Please repeat each of the following lines word for word, in the same order.

## Start Records

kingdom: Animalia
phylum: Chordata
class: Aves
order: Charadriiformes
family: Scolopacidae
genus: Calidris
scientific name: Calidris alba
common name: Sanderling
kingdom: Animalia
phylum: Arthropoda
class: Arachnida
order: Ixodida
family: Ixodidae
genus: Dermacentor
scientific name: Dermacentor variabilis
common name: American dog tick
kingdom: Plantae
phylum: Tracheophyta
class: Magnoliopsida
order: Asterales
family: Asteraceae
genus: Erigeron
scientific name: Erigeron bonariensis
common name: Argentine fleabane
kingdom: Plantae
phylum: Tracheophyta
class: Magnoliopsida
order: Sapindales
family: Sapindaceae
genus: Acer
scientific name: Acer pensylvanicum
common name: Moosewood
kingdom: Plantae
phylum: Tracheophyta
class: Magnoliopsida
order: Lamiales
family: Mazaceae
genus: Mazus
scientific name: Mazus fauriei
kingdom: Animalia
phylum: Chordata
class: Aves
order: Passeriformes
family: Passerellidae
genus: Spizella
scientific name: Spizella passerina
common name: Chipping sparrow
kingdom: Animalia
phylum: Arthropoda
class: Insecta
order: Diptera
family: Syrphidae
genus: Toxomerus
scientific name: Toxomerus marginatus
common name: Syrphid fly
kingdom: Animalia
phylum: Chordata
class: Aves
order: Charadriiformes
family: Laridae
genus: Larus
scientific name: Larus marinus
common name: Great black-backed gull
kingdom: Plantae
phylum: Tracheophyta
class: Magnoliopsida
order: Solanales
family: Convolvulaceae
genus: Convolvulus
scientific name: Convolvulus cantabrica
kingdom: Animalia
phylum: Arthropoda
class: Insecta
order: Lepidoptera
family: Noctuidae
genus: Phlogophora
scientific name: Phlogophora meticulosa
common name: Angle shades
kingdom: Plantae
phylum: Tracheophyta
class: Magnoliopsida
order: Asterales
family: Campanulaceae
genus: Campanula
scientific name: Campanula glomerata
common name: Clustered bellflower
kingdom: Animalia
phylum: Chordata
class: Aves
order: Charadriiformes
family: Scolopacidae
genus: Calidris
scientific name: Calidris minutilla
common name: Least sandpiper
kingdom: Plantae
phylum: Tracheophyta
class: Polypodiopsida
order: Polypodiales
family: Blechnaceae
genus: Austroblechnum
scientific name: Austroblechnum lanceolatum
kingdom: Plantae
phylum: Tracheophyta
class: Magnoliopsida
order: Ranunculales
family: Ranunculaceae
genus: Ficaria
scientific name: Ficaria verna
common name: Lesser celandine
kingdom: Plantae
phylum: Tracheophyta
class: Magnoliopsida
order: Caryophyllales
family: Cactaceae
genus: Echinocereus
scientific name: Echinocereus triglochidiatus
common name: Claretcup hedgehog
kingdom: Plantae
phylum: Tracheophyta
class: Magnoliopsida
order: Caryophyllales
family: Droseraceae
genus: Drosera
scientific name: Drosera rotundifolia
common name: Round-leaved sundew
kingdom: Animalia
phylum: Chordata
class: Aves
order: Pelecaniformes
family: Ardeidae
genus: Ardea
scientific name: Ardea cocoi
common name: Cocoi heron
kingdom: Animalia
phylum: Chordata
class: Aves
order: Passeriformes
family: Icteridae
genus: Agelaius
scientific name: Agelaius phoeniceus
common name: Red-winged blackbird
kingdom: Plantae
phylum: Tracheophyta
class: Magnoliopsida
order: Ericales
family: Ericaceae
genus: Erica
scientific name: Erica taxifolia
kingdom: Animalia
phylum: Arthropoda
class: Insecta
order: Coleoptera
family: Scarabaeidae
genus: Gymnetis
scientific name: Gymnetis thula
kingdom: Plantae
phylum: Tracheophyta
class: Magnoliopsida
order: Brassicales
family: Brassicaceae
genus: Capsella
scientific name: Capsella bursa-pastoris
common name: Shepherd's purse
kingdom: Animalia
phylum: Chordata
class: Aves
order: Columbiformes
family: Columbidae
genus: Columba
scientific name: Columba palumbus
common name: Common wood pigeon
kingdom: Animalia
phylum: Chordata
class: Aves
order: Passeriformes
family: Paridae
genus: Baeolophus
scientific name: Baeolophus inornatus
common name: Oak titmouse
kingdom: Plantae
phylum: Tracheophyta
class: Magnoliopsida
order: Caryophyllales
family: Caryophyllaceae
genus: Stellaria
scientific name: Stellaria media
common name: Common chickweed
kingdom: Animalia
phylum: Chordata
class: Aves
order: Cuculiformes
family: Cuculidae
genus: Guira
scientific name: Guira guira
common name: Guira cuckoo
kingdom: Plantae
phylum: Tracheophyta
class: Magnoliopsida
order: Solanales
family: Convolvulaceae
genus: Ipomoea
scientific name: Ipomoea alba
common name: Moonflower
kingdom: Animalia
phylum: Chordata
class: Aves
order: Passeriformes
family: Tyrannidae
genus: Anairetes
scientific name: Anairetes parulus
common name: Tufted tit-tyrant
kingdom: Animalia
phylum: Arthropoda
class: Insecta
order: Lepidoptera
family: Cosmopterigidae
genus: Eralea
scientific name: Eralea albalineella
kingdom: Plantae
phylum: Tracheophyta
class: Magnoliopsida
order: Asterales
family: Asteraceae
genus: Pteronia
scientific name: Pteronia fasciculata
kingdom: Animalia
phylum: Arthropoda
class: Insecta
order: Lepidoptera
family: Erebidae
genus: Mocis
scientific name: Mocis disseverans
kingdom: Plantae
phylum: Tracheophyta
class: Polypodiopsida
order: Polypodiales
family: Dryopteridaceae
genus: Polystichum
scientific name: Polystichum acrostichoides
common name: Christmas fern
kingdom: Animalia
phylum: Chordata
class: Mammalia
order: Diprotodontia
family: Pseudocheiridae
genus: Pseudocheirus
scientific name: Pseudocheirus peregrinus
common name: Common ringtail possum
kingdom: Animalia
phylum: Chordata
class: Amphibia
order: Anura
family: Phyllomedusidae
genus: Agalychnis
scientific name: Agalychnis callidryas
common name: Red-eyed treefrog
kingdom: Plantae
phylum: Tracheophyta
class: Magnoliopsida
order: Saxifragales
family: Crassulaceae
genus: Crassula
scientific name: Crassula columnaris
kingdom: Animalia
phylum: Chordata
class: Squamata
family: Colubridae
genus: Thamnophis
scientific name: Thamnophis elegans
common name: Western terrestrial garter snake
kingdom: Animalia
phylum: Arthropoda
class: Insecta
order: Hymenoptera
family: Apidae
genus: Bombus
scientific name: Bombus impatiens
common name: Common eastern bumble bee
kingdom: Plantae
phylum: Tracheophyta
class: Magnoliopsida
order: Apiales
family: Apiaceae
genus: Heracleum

## End Records

Response to the exercise —
kingdom: Animalia
phylum: Chordata
class: Aves
order: Charadriiformes
family: Scolopacidae
genus: Calidris
scientific name: Calidris alba
common name: Sanderling
kingdom: Animalia
phylum: Arthropoda
class: Arachnida
order: Ixodida
family: Ixodidae
genus: Dermacentor
scientific name: Dermacentor variabilis
common name: American dog tick
kingdom: Plantae
phylum: Tracheophyta
class: Magnoliopsida
order: Asterales
family: Asteraceae
genus: Erigeron
scientific name: Erigeron bonariensis
common name: Argentine fleabane
kingdom: Plantae
phylum: Tracheophyta
class: Magnoliopsida
order: Sapindales
family: Sapindaceae
genus: Acer
scientific name: Acer pensylvanicum
common name: Moosewood
kingdom: Plantae
phylum: Tracheophyta
class: Magnoliopsida
order: Lamiales
family: Mazaceae
genus: Mazus
scientific name: Mazus fauriei
kingdom: Animalia
phylum: Chordata
class: Aves
order: Passeriformes
family: Passerellidae
genus: Spizella
scientific name: Spizella passerina
common name: Chipping sparrow
kingdom: Animalia
phylum: Arthropoda
class: Insecta
order: Diptera
family: Syrphidae
genus: Toxomerus
scientific name: Toxomerus marginatus
common name: Syrphid fly
kingdom: Animalia
phylum: Chordata
class: Aves
order: Charadriiformes
family: Laridae
genus: Larus
scientific name: Larus marinus
common name: Great black-backed gull
kingdom: Plantae
phylum: Tracheophyta
class: Magnoliopsida
order: Solanales
family: Convolvulaceae
genus: Convolvulus
scientific name: Convolvulus cantabrica
kingdom: Animalia
phylum: Arthropoda
class: Insecta
order: Lepidoptera
family: Noctuidae
genus: Phlogophora
scientific name: Phlogophora meticulosa
common name: Angle shades
kingdom: Plantae
phylum: Tracheophyta
class: Magnoliopsida
order: Asterales
family: Campanulaceae
genus: Campanula
scientific name: Campanula glomerata
common name: Clustered bellflower
kingdom: Animalia
phylum: Chordata
class: Aves
order: Charadriiformes
family: Scolopacidae
genus: Calidris
scientific name: Calidris minutilla
common name: Least sandpiper
kingdom: Plantae
phylum: Tracheophyta
class: Polypodiopsida
order: Polypodiales
family: Blechnaceae
genus: Austroblechnum
scientific name: Austroblechnum lanceolatum
kingdom: Plantae
phylum: Tracheophyta
class: Magnoliopsida
order: Ranunculales
family: Ranunculaceae
genus: Ficaria
scientific name: Ficaria verna
common name: Lesser celandine
kingdom: Plantae
phylum: Tracheophyta
class: Magnoliopsida
order: Caryophyllales
family: Cactaceae
genus: Echinocereus
scientific name: Echinocereus triglochidiatus
common name: Claretcup hedgehog
kingdom: Plantae
phylum: Tracheophyta
class: Magnoliopsida
order: Caryophyllales
family: Droseraceae
genus: Drosera
scientific name: Drosera rotundifolia
common name: Round-leaved sundew
kingdom: Animalia
phylum: Chordata
class: Aves
order: Pelecaniformes
family: Ardeidae
genus: Ardea
scientific name: Ardea cocoi
common name: Cocoi heron
kingdom: Animalia
phylum: Chordata
class: Aves
order: Passeriformes
family: Icteridae
genus: Agelaius
scientific name: Agelaius phoeniceus
common name: Red-winged blackbird
kingdom: Plantae
phylum: Tracheophyta
class: Magnoliopsida
order: Ericales
family: Ericaceae
genus: Erica
scientific name: Erica taxifolia
kingdom: Animalia
phylum: Arthropoda
class: Insecta
order: Coleoptera
family: Scarabaeidae
genus: Gymnetis
scientific name: Gymnetis thula
kingdom: Plantae
phylum: Tracheophyta
class: Magnoliopsida
order: Brassicales
family: Brassicaceae
genus: Capsella
scientific name: Capsella bursa-pastoris
common name: Shepherd's purse
kingdom: Animalia
phylum: Chordata
class: Aves
order: Columbiformes
family: Columbidae
genus: Columba
scientific name: Columba palumbus
common name: Common wood pigeon
kingdom: Animalia
phylum: Chordata
class: Aves
order: Passeriformes
family: Paridae
genus: Baeolophus
scientific name: Baeolophus inornatus
common name: Oak titmouse
kingdom: Plantae
phylum: Tracheophyta
class: Magnoliopsida
order: Caryophyllales
family: Caryophyllaceae
genus: Stellaria
scientific name: Stellaria media
common name: Common chickweed
kingdom: Animalia
phylum: Chordata
class: Aves
order: Cuculiformes
family: Cuculidae
genus: Guira
scientific name: Guira guira
common name: Guira cuckoo
kingdom: Plantae
phylum: Tracheophyta
class: Magnoliopsida
order: Solanales
family: Convolvulaceae
genus: Ipomoea
scientific name: Ipomoea alba
common name: Moonflower
kingdom: Animalia
phylum: Chordata
class: Aves
order: Passeriformes
family: Tyrannidae
genus: Anairetes
scientific name: Anairetes parulus
common name: Tufted tit-tyrant
kingdom: Animalia
phylum: Arthropoda
class: Insecta
order: Lepidoptera
family: Cosmopterigidae
genus: Eralea
scientific name: Eralea albalineella
kingdom: Plantae
phylum: Tracheophyta
class: Magnoliopsida
order: Asterales
family: Asteraceae
genus: Pteronia
scientific name: Pteronia fasciculata
kingdom: Animalia
phylum: Arthropoda
class: Insecta
order: Lepidoptera
family: Erebidae
genus: Mocis
scientific name: Mocis disseverans
kingdom: Plantae
phylum: Tracheophyta
class: Polypodiopsida
order: Polypodiales
family: Dryopteridaceae
genus: Polystichum
scientific name: Polystichum acrostichoides
common name: Christmas fern
kingdom: Animalia
phylum: Chordata
class: Mammalia
order: Diprotodontia
family: Pseudocheiridae
genus: Pseudocheirus
scientific name: Pseudocheirus peregrinus
common name: Common ringtail possum
kingdom: Animalia
phylum: Chordata
class: Amphibia
order: Anura
family: Phyllomedusidae
genus: Agalychnis
scientific name: Agalychnis callidryas
common name: Red-eyed treefrog
kingdom: Plantae
phylum: Tracheophyta
class: Magnoliopsida
order: Saxifragales
family: Crassulaceae
genus: Crassula
scientific name: Crassula columnaris
kingdom: Animalia
phylum: Chordata
class: Squamata
family: Colubridae
genus: Thamnophis
scientific name: Thamnophis elegans
common name: Western terrestrial garter snake
kingdom: Animalia
phylum: Arthropoda
class: Insecta
order: Hymenoptera
family: Apidae
genus: Bombus
scientific name: Bombus impatiens
common name: Common eastern bumble bee
kingdom: Plantae
phylum: Tracheophyta
class: Magnoliopsida
order: Apiales
family: Apiaceae
genus: Heracleum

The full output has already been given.